Schweizer Geheimdienst: Stellenexplosion ohne Widerhall

Nr. 28 –

Der Nachrichtendienst des Bundes (NDB) hat gerade einen unheimlichen Lauf. Ende letzter Woche machte die NZZ publik, dass er personell stark aufgerüstet wird. Die operationelle Aufrüstung ist schon länger vollzogen: Das neue Nachrichtendienstgesetz, das seit zwei Jahren in Kraft ist, erlaubt es dem Geheimdienst, Telefone abzuhören, E-Mails mitzulesen, Wohnungen zu verwanzen und mithilfe von Trojanern in fremde Computer einzudringen. Mit der Kabelaufklärung, der systematischen Durchsuchung sämtlicher Internetkommunikation, die über das Ausland geht, steht dem NDB gar ein Instrument der Massenüberwachung zur Verfügung.

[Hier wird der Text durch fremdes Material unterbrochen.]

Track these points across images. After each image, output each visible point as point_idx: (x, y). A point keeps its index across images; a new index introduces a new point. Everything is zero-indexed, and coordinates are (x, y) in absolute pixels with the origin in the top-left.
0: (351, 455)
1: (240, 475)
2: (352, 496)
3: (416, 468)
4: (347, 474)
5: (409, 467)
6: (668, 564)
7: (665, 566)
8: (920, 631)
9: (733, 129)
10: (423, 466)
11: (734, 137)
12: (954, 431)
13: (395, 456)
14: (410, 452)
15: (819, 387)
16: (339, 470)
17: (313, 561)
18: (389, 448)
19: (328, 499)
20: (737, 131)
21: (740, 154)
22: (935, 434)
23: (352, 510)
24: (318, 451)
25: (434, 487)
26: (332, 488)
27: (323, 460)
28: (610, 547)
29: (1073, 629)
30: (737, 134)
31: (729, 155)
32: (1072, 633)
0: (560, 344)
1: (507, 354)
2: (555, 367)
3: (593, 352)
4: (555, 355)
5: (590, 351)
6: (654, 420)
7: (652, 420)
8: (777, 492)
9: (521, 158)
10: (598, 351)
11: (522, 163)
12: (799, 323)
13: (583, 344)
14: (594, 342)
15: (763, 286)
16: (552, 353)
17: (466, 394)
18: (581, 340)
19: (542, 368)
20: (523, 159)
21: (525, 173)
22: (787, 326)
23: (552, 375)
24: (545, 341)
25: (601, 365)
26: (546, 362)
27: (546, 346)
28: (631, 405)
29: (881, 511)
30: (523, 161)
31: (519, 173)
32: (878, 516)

Die Aufrüstung ist geschickt begleitet worden: Mantraartig beklagten sich hohe Geheimdienstbeamte in den letzten Jahren öffentlich über fehlende Ressourcen angesichts der islamistischen Terrorgefahr. Und nach dem eher blassen Verwalter Markus Seiler steht dem Geheimdienst seit April 2018 ein forscher Militärkopf vor: Jean-Philippe Gaudin ist fest entschlossen, den NDB noch schlagkräftiger zu machen.

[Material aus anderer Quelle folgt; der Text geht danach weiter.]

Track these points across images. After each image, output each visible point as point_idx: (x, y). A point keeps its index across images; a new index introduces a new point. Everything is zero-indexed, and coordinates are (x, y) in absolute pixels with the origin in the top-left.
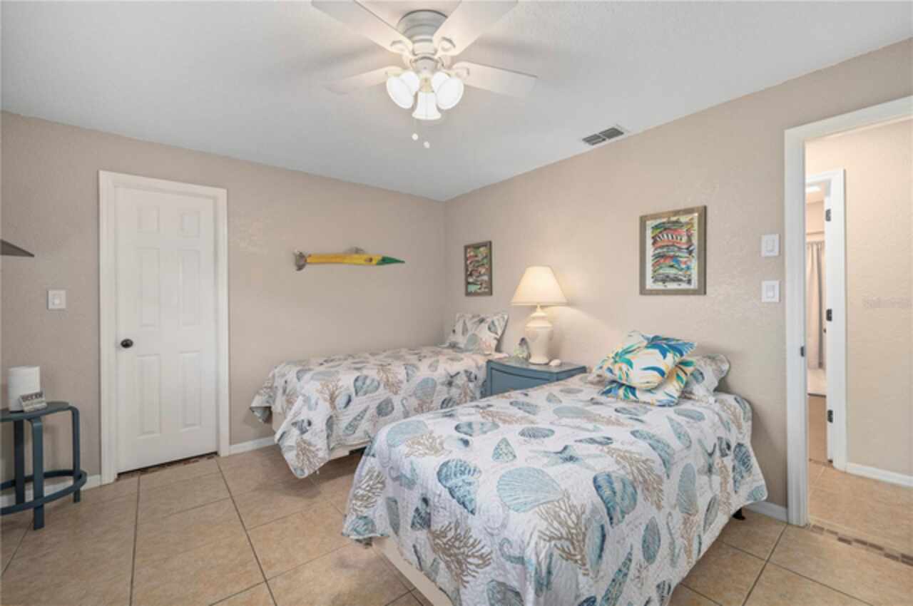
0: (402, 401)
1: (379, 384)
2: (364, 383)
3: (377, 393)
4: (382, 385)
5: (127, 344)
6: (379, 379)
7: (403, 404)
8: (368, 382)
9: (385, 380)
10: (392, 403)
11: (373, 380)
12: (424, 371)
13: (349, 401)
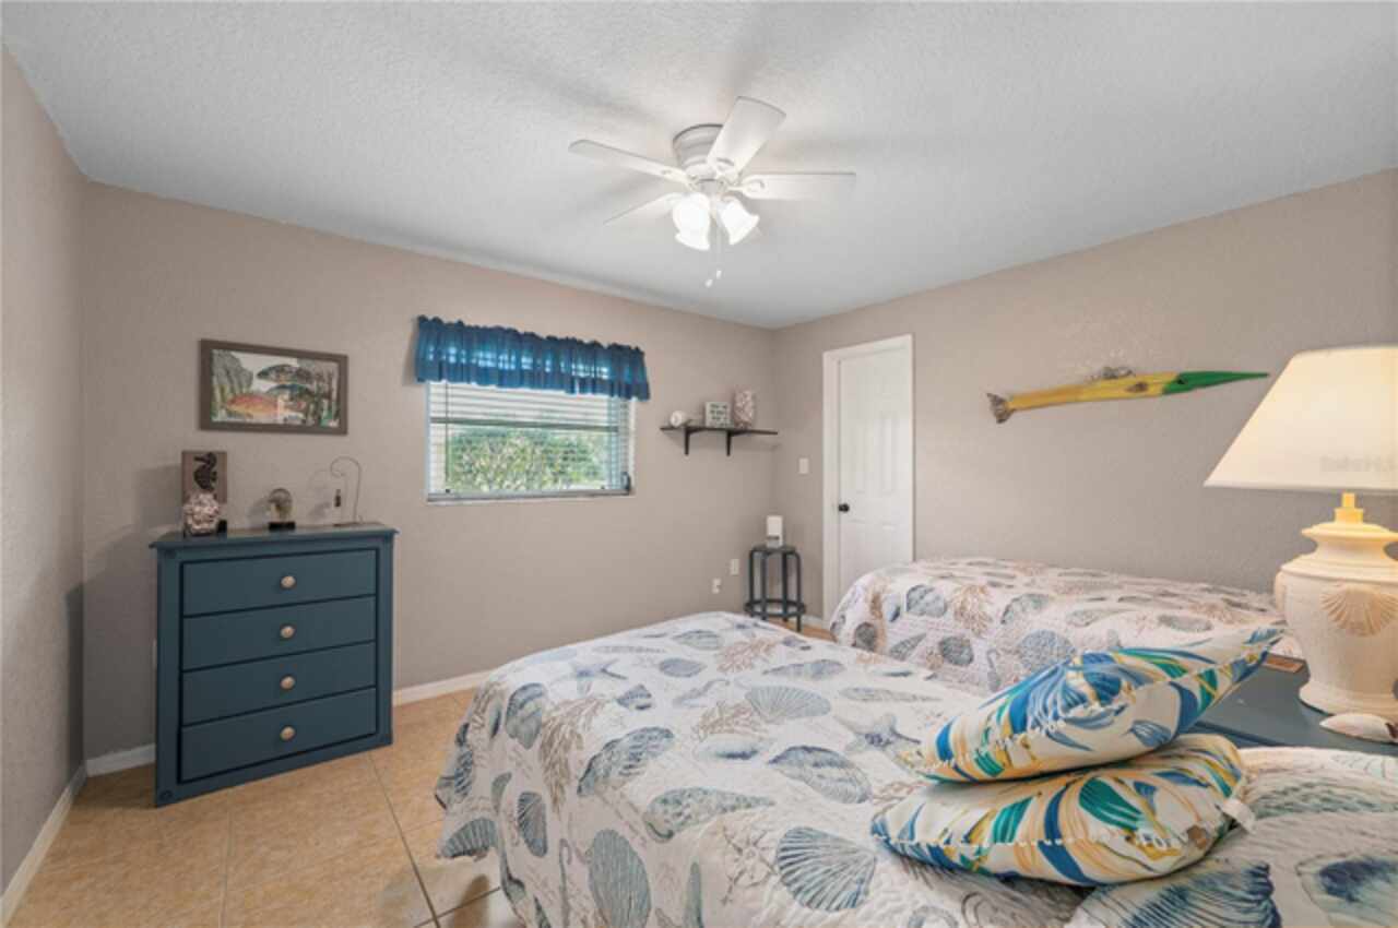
0: (989, 652)
1: (946, 608)
2: (922, 597)
3: (942, 620)
4: (950, 612)
5: (844, 508)
6: (948, 599)
7: (990, 660)
8: (929, 598)
9: (959, 605)
10: (969, 647)
11: (938, 598)
12: (1053, 618)
13: (896, 615)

Gaudins Wunsch steht nichts mehr im Weg. Wie der Bundesrat letzte Woche per Grundsatzentscheid beschloss, soll der Personalbestand in den nächsten fünf Jahren massiv erhöht werden – allein beim NDB von 314 auf 414 Stellen. Hinzu kommt eine ebenso massive Erhöhung bei den Nachrichtendiensten der Kantone. Diese erhalten vom NDB bisher jährlich 12,4 Millionen Franken, was 124 Vollzeitstellen entspricht. Nun sollen zusätzlich jedes Jahr 5,6 Millionen Franken hinzukommen.

Der Geheimdienst wird 2025 annähernd doppelt so gross sein wie 2015, und er verfügt bereits heute über viel mehr Kompetenzen – er ist geradezu entfesselt. Die Medien stehen applaudierend Spalier. Statt zu fragen, was die Stellenexplosion – gerade auch auf kantonaler Ebene – rechtfertigt und ob sich an der Bedrohungslage etwas geändert hat, heftete sich der «Tages-Anzeiger» am letzten Wochenende an die Fersen eines russischen Eliteagenten und spielte selbst Geheimdienst.